──────── DATA SECTION

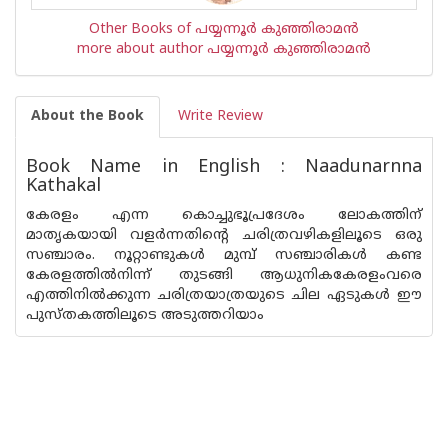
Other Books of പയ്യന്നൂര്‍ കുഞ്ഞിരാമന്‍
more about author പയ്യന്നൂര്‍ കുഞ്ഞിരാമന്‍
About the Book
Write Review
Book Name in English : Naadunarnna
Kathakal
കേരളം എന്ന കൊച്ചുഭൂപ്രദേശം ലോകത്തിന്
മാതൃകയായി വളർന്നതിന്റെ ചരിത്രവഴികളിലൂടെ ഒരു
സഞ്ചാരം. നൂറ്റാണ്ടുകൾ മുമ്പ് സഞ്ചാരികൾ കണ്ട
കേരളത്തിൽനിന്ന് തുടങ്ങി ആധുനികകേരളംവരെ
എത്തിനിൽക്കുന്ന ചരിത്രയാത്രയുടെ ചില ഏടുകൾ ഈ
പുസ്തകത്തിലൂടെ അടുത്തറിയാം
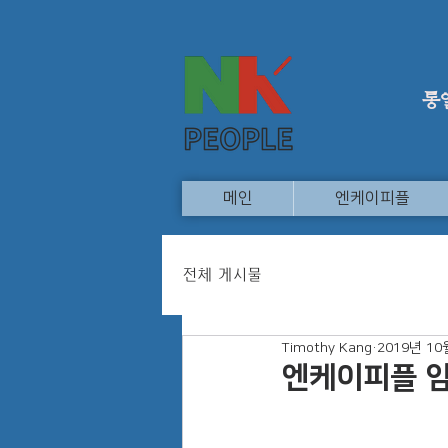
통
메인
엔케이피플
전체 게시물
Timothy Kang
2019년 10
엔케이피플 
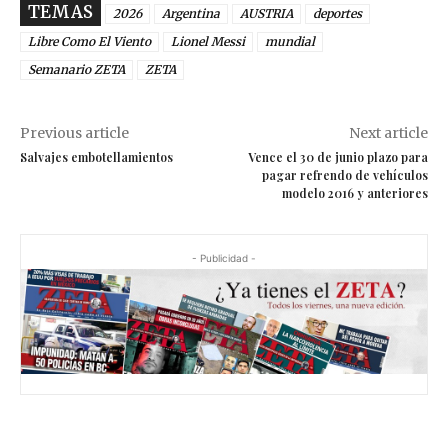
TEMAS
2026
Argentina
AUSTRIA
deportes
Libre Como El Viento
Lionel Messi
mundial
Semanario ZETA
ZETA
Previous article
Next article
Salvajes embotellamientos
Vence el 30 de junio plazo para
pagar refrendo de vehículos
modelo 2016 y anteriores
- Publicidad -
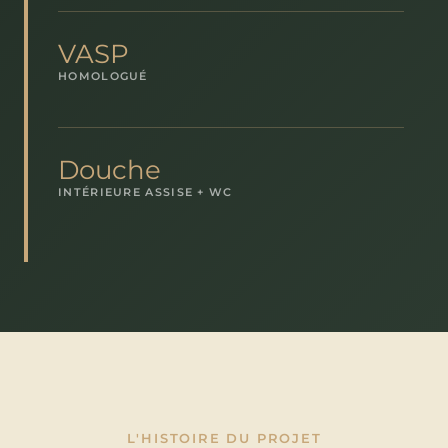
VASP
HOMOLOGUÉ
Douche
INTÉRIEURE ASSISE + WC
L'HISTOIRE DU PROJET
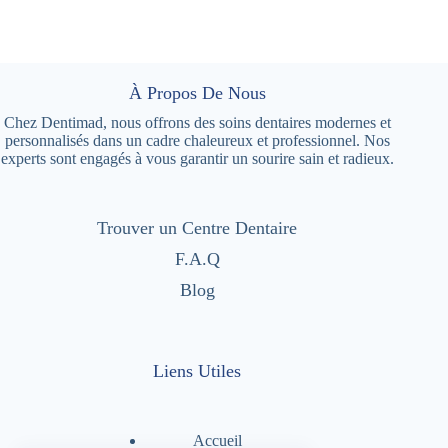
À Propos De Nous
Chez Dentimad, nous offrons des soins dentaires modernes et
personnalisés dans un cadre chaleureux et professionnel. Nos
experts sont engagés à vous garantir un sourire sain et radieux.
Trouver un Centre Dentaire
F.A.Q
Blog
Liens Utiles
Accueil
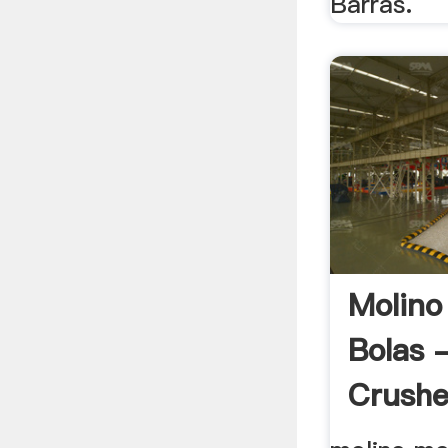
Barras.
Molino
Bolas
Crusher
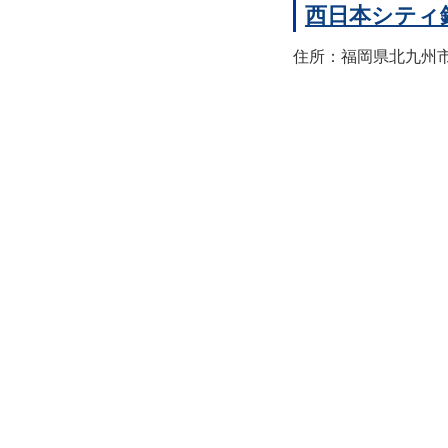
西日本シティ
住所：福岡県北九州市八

────────────────
──────── DATA SECTION

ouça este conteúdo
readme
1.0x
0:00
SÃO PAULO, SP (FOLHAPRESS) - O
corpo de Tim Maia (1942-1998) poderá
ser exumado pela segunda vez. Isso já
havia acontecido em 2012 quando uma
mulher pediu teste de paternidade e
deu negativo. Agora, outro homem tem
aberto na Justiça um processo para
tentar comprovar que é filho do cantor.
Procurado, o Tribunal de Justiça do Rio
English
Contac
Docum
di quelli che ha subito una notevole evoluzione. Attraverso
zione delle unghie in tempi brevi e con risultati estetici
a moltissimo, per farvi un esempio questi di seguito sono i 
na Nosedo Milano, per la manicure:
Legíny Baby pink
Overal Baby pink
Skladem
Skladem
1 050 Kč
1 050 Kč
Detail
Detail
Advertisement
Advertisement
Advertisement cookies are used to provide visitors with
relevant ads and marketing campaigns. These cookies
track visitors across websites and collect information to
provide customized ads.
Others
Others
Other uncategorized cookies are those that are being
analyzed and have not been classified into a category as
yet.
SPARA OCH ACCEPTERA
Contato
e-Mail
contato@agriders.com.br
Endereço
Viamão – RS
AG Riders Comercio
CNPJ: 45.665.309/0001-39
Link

────────────────
──────── DATA SECTION

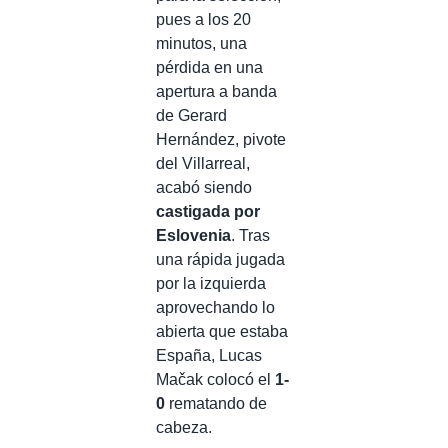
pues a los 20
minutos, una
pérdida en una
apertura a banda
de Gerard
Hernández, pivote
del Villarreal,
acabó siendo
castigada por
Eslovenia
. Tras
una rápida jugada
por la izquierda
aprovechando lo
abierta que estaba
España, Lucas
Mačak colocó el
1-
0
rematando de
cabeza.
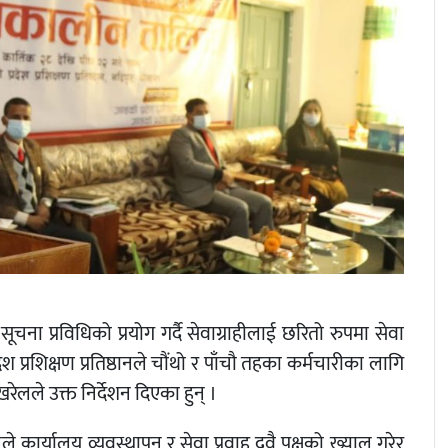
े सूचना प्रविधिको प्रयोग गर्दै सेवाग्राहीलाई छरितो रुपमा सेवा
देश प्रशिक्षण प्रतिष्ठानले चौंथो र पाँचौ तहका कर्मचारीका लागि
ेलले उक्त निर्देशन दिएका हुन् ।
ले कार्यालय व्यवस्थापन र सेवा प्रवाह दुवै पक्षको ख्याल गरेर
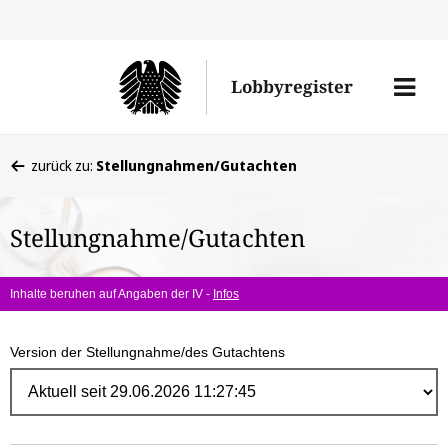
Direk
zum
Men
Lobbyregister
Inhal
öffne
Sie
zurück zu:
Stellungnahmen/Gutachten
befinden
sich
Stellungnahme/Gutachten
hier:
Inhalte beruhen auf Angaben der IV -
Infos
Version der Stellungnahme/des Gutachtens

────────────────

### [WHAT IS BEING ASKED]
Update the records between the line holding "Other Books of പയ്യന്നൂര്‍ കുഞ്ഞിരാമന്‍" and the line holding "住所：福岡県北九州市八", inclusive, by replacing "Previous article" with "Older article" and leaving everything else unchanged. Give only those lines, and leave the pictures out of the answer.

### [SOLVED EXERCISE]
Other Books of പയ്യന്നൂര്‍ കുഞ്ഞിരാമന്‍
more about author പയ്യന്നൂര്‍ കുഞ്ഞിരാമന്‍
About the Book
Write Review
Book Name in English : Naadunarnna
Kathakal
കേരളം എന്ന കൊച്ചുഭൂപ്രദേശം ലോകത്തിന്
മാതൃകയായി വളർന്നതിന്റെ ചരിത്രവഴികളിലൂടെ ഒരു
സഞ്ചാരം. നൂറ്റാണ്ടുകൾ മുമ്പ് സഞ്ചാരികൾ കണ്ട
കേരളത്തിൽനിന്ന് തുടങ്ങി ആധുനികകേരളംവരെ
എത്തിനിൽക്കുന്ന ചരിത്രയാത്രയുടെ ചില ഏടുകൾ ഈ
പുസ്തകത്തിലൂടെ അടുത്തറിയാം
통
메인
엔케이피플
전체 게시물
Timothy Kang
2019년 10
엔케이피플 
TEMAS
2026
Argentina
AUSTRIA
deportes
Libre Como El Viento
Lionel Messi
mundial
Semanario ZETA
ZETA
Older article
Next article
Salvajes embotellamientos
Vence el 30 de junio plazo para
pagar refrendo de vehículos
modelo 2016 y anteriores
- Publicidad -
VASP
HOMOLOGUÉ
Douche
INTÉRIEURE ASSISE + WC
L'HISTOIRE DU PROJET
À Propos De Nous
Chez Dentimad, nous offrons des soins dentaires modernes et
personnalisés dans un cadre chaleureux et professionnel. Nos
experts sont engagés à vous garantir un sourire sain et radieux.
Trouver un Centre Dentaire
F.A.Q
Blog
Liens Utiles
Accueil
Barras.
Molino
Bolas
Crusher
西日本シティ
住所：福岡県北九州市八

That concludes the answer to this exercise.